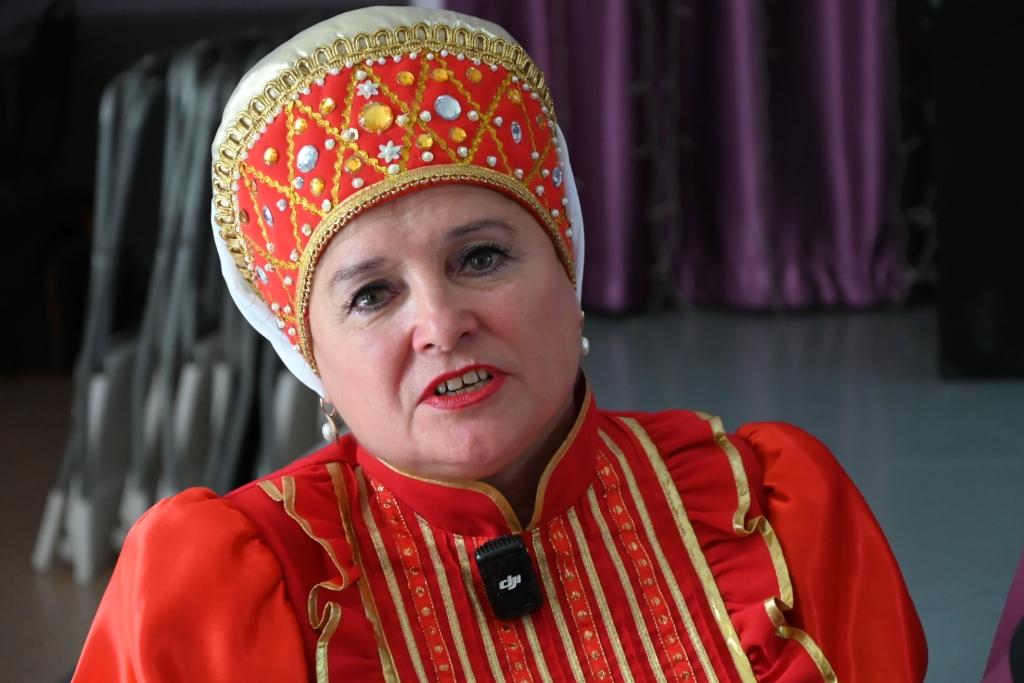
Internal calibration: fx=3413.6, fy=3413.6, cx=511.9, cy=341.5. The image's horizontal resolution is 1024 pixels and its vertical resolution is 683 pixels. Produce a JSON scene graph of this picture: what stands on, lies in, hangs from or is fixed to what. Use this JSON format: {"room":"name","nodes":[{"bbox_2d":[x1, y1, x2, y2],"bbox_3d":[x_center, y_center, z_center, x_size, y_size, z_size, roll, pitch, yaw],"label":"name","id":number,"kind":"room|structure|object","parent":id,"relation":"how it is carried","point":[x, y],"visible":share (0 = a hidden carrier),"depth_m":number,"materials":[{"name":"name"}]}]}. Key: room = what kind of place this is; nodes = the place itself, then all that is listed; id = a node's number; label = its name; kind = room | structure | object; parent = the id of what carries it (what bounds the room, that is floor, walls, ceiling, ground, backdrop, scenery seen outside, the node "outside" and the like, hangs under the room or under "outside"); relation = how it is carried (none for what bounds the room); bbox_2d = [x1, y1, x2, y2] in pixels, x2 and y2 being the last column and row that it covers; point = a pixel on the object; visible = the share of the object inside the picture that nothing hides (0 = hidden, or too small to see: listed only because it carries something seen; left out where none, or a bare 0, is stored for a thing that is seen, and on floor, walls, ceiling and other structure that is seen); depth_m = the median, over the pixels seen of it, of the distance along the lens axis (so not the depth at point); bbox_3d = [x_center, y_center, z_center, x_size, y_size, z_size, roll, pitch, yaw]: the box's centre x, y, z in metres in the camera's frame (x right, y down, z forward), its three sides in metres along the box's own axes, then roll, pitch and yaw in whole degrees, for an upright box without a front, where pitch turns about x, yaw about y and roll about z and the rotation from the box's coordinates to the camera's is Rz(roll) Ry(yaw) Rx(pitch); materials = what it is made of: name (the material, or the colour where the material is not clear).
{"room":"event hall","nodes":[
{"label":"event hall","id":0,"kind":"room"},
{"bbox_2d":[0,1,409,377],"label":"wall","id":1,"kind":"structure","parent":0,"point":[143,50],"depth_m":9.04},
{"bbox_2d":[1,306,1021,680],"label":"floor","id":2,"kind":"structure","parent":0,"point":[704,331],"depth_m":6.74,"materials":[{"name":"grey"}]},
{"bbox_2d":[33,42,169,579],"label":"folding chair","id":3,"kind":"object","parent":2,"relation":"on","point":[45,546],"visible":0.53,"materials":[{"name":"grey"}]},
{"bbox_2d":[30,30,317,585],"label":"folding chair","id":4,"kind":"object","parent":2,"relation":"on","point":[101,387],"visible":0.5,"depth_m":6.15,"materials":[{"name":"grey"}]},
{"bbox_2d":[153,34,272,492],"bbox_3d":[-0.499,-0.069,6.225,0.311,0.964,0.392,-1,9,10],"label":"folding chair","id":5,"kind":"object","parent":2,"relation":"on","point":[213,108],"visible":0.48,"depth_m":6.16,"materials":[{"name":"grey"}]},
{"bbox_2d":[66,7,922,682],"bbox_3d":[0.009,0.374,2.885,0.724,1.238,1.100,-1,9,10],"label":"woman","id":6,"kind":"object","parent":2,"relation":"on","point":[550,415],"visible":0.98,"depth_m":2.84},
{"bbox_2d":[473,533,544,622],"bbox_3d":[0.001,0.192,2.786,0.068,0.064,0.119,-1,9,10],"label":"microphone","id":7,"kind":"object","parent":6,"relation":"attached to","point":[489,558],"visible":0.98,"depth_m":2.79,"materials":[{"name":"black plastic"}]},
{"bbox_2d":[929,0,1023,380],"bbox_3d":[1.175,-0.386,7.324,0.524,0.892,0.524,-1,9,10],"label":"black speaker","id":8,"kind":"object","parent":2,"relation":"on","point":[970,295],"visible":0.92,"depth_m":7.15,"materials":[{"name":"black"}]},
{"bbox_2d":[981,550,1023,682],"bbox_3d":[0.709,0.292,2.847,0.758,1.012,0.795,-1,9,10],"label":"person","id":9,"kind":"object","parent":2,"relation":"on","point":[1018,670],"visible":0.97,"depth_m":2.99},
{"bbox_2d":[447,0,929,314],"bbox_3d":[0.654,-1.613,7.998,1.946,3.081,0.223,-1,9,10],"label":"purple curtain","id":10,"kind":"object","parent":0,"point":[822,164],"visible":0.63,"depth_m":8.19,"materials":[{"name":"purple fabric"}]}
]}

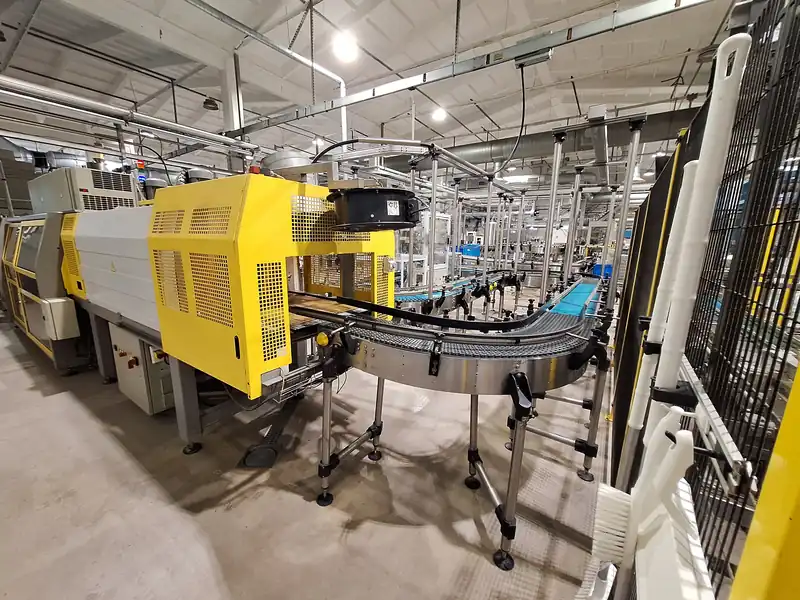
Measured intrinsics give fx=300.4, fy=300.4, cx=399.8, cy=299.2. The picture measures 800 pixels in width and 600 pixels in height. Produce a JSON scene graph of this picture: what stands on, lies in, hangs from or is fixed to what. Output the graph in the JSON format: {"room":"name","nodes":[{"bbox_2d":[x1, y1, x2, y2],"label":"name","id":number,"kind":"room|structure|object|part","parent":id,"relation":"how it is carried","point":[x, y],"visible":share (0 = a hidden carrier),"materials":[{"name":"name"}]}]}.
{"room":"warehouse","nodes":[
{"label":"warehouse","id":0,"kind":"room"},
{"bbox_2d":[0,304,615,599],"label":"floor","id":1,"kind":"structure","parent":0,"point":[292,500],"materials":[{"name":"grey concrete"}]},
{"bbox_2d":[0,211,88,373],"label":"machine","id":2,"kind":"object","parent":1,"relation":"on","point":[55,261],"visible":0.43,"materials":[{"name":"metal"}]},
{"bbox_2d":[40,297,79,340],"label":"control box","id":3,"kind":"object","parent":2,"relation":"attached to","point":[60,318],"visible":0.97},
{"bbox_2d":[31,172,396,424],"label":"machine","id":4,"kind":"object","parent":1,"relation":"on","point":[199,256],"visible":0.72,"materials":[{"name":"yellow metal"}]},
{"bbox_2d":[29,166,139,212],"label":"unit","id":5,"kind":"object","parent":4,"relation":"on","point":[128,182],"visible":0.63,"materials":[{"name":"grey metal"}]},
{"bbox_2d":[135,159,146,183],"label":"signal light","id":6,"kind":"object","parent":4,"relation":"attached to","point":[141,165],"visible":0.75,"materials":[{"name":"red"}]},
{"bbox_2d":[111,325,174,414],"label":"control cabinet","id":7,"kind":"object","parent":4,"relation":"attached to","point":[141,385],"visible":0.67,"materials":[{"name":"grey metal"}]},
{"label":"leg","id":8,"kind":"part","parent":4,"relation":"part of","materials":[{"name":"grey metal"}]},
{"bbox_2d":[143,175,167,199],"label":"motor","id":9,"kind":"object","parent":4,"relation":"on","point":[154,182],"visible":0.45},
{"bbox_2d":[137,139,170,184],"label":"black hose","id":10,"kind":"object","parent":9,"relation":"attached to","point":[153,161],"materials":[{"name":"black rubber"}]},
{"bbox_2d":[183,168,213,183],"label":"motor","id":11,"kind":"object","parent":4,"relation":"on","point":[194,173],"visible":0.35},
# # # # # # #
[What is being asked]: Strip out the pictures and reproduce the remaining material above exactly.

[Completed task]:
Internal calibration: fx=3413.6, fy=3413.6, cx=511.9, cy=341.5. The image's horizontal resolution is 1024 pixels and its vertical resolution is 683 pixels. Produce a JSON scene graph of this picture: what stands on, lies in, hangs from or is fixed to what. Use this JSON format: {"room":"name","nodes":[{"bbox_2d":[x1, y1, x2, y2],"bbox_3d":[x_center, y_center, z_center, x_size, y_size, z_size, roll, pitch, yaw],"label":"name","id":number,"kind":"room|structure|object","parent":id,"relation":"how it is carried","point":[x, y],"visible":share (0 = a hidden carrier),"depth_m":number,"materials":[{"name":"name"}]}]}. Key: room = what kind of place this is; nodes = the place itself, then all that is listed; id = a node's number; label = its name; kind = room | structure | object; parent = the id of what carries it (what bounds the room, that is floor, walls, ceiling, ground, backdrop, scenery seen outside, the node "outside" and the like, hangs under the room or under "outside"); relation = how it is carried (none for what bounds the room); bbox_2d = [x1, y1, x2, y2] in pixels, x2 and y2 being the last column and row that it covers; point = a pixel on the object; visible = the share of the object inside the picture that nothing hides (0 = hidden, or too small to see: listed only because it carries something seen; left out where none, or a bare 0, is stored for a thing that is seen, and on floor, walls, ceiling and other structure that is seen); depth_m = the median, over the pixels seen of it, of the distance along the lens axis (so not the depth at point); bbox_3d = [x_center, y_center, z_center, x_size, y_size, z_size, roll, pitch, yaw]: the box's centre x, y, z in metres in the camera's frame (x right, y down, z forward), its three sides in metres along the box's own axes, then roll, pitch and yaw in whole degrees, for an upright box without a front, where pitch turns about x, yaw about y and roll about z and the rotation from the box's coordinates to the camera's is Rz(roll) Ry(yaw) Rx(pitch); materials = what it is made of: name (the material, or the colour where the material is not clear).
{"room":"event hall","nodes":[
{"label":"event hall","id":0,"kind":"room"},
{"bbox_2d":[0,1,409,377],"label":"wall","id":1,"kind":"structure","parent":0,"point":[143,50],"depth_m":9.04},
{"bbox_2d":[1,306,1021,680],"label":"floor","id":2,"kind":"structure","parent":0,"point":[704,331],"depth_m":6.74,"materials":[{"name":"grey"}]},
{"bbox_2d":[33,42,169,579],"label":"folding chair","id":3,"kind":"object","parent":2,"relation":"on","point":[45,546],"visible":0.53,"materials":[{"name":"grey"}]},
{"bbox_2d":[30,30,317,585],"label":"folding chair","id":4,"kind":"object","parent":2,"relation":"on","point":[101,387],"visible":0.5,"depth_m":6.15,"materials":[{"name":"grey"}]},
{"bbox_2d":[153,34,272,492],"bbox_3d":[-0.499,-0.069,6.225,0.311,0.964,0.392,-1,9,10],"label":"folding chair","id":5,"kind":"object","parent":2,"relation":"on","point":[213,108],"visible":0.48,"depth_m":6.16,"materials":[{"name":"grey"}]},
{"bbox_2d":[66,7,922,682],"bbox_3d":[0.009,0.374,2.885,0.724,1.238,1.100,-1,9,10],"label":"woman","id":6,"kind":"object","parent":2,"relation":"on","point":[550,415],"visible":0.98,"depth_m":2.84},
{"bbox_2d":[473,533,544,622],"bbox_3d":[0.001,0.192,2.786,0.068,0.064,0.119,-1,9,10],"label":"microphone","id":7,"kind":"object","parent":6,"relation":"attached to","point":[489,558],"visible":0.98,"depth_m":2.79,"materials":[{"name":"black plastic"}]},
{"bbox_2d":[929,0,1023,380],"bbox_3d":[1.175,-0.386,7.324,0.524,0.892,0.524,-1,9,10],"label":"black speaker","id":8,"kind":"object","parent":2,"relation":"on","point":[970,295],"visible":0.92,"depth_m":7.15,"materials":[{"name":"black"}]},
{"bbox_2d":[981,550,1023,682],"bbox_3d":[0.709,0.292,2.847,0.758,1.012,0.795,-1,9,10],"label":"person","id":9,"kind":"object","parent":2,"relation":"on","point":[1018,670],"visible":0.97,"depth_m":2.99},
{"bbox_2d":[447,0,929,314],"bbox_3d":[0.654,-1.613,7.998,1.946,3.081,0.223,-1,9,10],"label":"purple curtain","id":10,"kind":"object","parent":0,"point":[822,164],"visible":0.63,"depth_m":8.19,"materials":[{"name":"purple fabric"}]}
]}

Measured intrinsics give fx=300.4, fy=300.4, cx=399.8, cy=299.2. The picture measures 800 pixels in width and 600 pixels in height. Produce a JSON scene graph of this picture: what stands on, lies in, hangs from or is fixed to what. Output the graph in the JSON format: {"room":"name","nodes":[{"bbox_2d":[x1, y1, x2, y2],"label":"name","id":number,"kind":"room|structure|object|part","parent":id,"relation":"how it is carried","point":[x, y],"visible":share (0 = a hidden carrier),"materials":[{"name":"name"}]}]}.
{"room":"warehouse","nodes":[
{"label":"warehouse","id":0,"kind":"room"},
{"bbox_2d":[0,304,615,599],"label":"floor","id":1,"kind":"structure","parent":0,"point":[292,500],"materials":[{"name":"grey concrete"}]},
{"bbox_2d":[0,211,88,373],"label":"machine","id":2,"kind":"object","parent":1,"relation":"on","point":[55,261],"visible":0.43,"materials":[{"name":"metal"}]},
{"bbox_2d":[40,297,79,340],"label":"control box","id":3,"kind":"object","parent":2,"relation":"attached to","point":[60,318],"visible":0.97},
{"bbox_2d":[31,172,396,424],"label":"machine","id":4,"kind":"object","parent":1,"relation":"on","point":[199,256],"visible":0.72,"materials":[{"name":"yellow metal"}]},
{"bbox_2d":[29,166,139,212],"label":"unit","id":5,"kind":"object","parent":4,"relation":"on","point":[128,182],"visible":0.63,"materials":[{"name":"grey metal"}]},
{"bbox_2d":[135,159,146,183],"label":"signal light","id":6,"kind":"object","parent":4,"relation":"attached to","point":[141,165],"visible":0.75,"materials":[{"name":"red"}]},
{"bbox_2d":[111,325,174,414],"label":"control cabinet","id":7,"kind":"object","parent":4,"relation":"attached to","point":[141,385],"visible":0.67,"materials":[{"name":"grey metal"}]},
{"label":"leg","id":8,"kind":"part","parent":4,"relation":"part of","materials":[{"name":"grey metal"}]},
{"bbox_2d":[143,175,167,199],"label":"motor","id":9,"kind":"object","parent":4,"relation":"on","point":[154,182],"visible":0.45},
{"bbox_2d":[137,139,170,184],"label":"black hose","id":10,"kind":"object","parent":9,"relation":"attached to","point":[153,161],"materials":[{"name":"black rubber"}]},
{"bbox_2d":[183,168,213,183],"label":"motor","id":11,"kind":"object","parent":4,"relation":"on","point":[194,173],"visible":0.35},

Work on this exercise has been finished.